Hindusi zdominują rynek tabletów?
Długo czekaliśmy na premierę drugiej wersji indyjskiego tabletu Aakash. Wreszcie ten moment nastąpił i każdy może się przekonać jak wygląda następca swego popularnego poprzednika.
Aakash 2 miał pojawić się już miesiąc temu, jednak zdecydowano się przełożyć premierę ze względu na konieczność wprowadzenia kilku poprawek i modyfikacji sprzętowych. Ale wreszcie jest i można go kupić.
Tablet na Androidzie, którego produkcja jest wspierana przez rząd Indii, jest tworem brytyjskiej firmy Datawind z siedzibą w Kanadzie. Nowy model został pokazany w New Delhi, na oficjalnej prezentacji, którą poprowadził sam prezydent Indii Pranab Mukherjee.

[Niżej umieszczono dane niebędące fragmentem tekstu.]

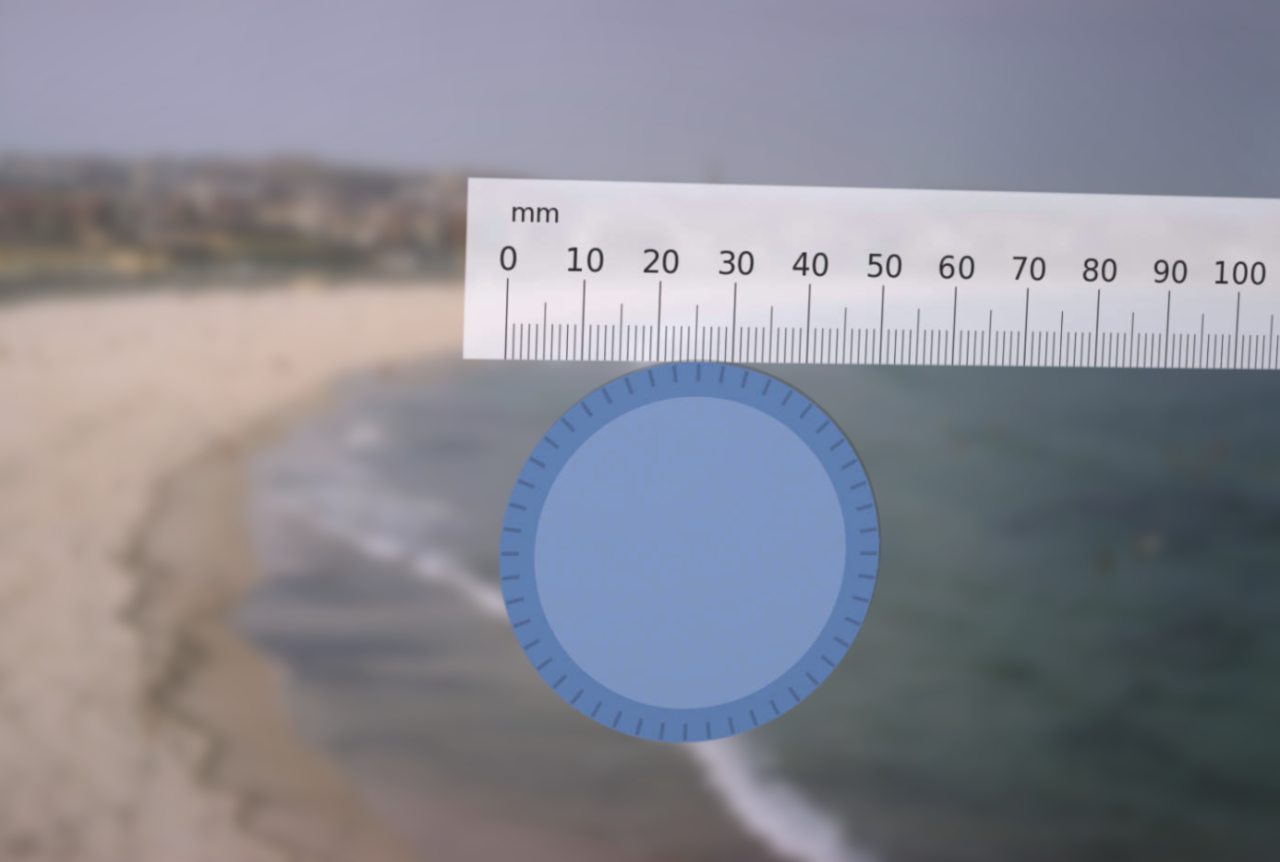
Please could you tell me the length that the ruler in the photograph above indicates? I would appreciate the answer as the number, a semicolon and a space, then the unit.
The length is 51; mm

Aakash 2 w porównaniu do poprzedniego modelu został nieco udoskonalony. Tablet wyposażono w 7-calowy ekran pojemnościowy oraz przednią kamerę VGA. Jego sercem jest 1 GHz Cortex A8, posiada też 512 MB pamięci RAM oraz 4 GB pamięci użytkowej. Nie brakuje w nim również slotu na kartę microSD, portu USB, a także baterii o pojemności 3000 mAh.
Na tle konkurencji Aakash 2 może się szczególnie nie wyróżnia, lecz bije ją na głowę ceną, która została ustalona na zaledwie 40 dolarów (ok. 131 zł). Tak tanio nie potrafią produkować nawet w Chinach. Ponadto rząd ogłosił, że studenci zapłacą tylko połowę ceny, ponieważ reszta będzie subsydiowana.
Indyjski rząd planuje dostarczyć około 10 tys. sztuk Aakash 2 szkołom i uniwersytetom w całym kraju.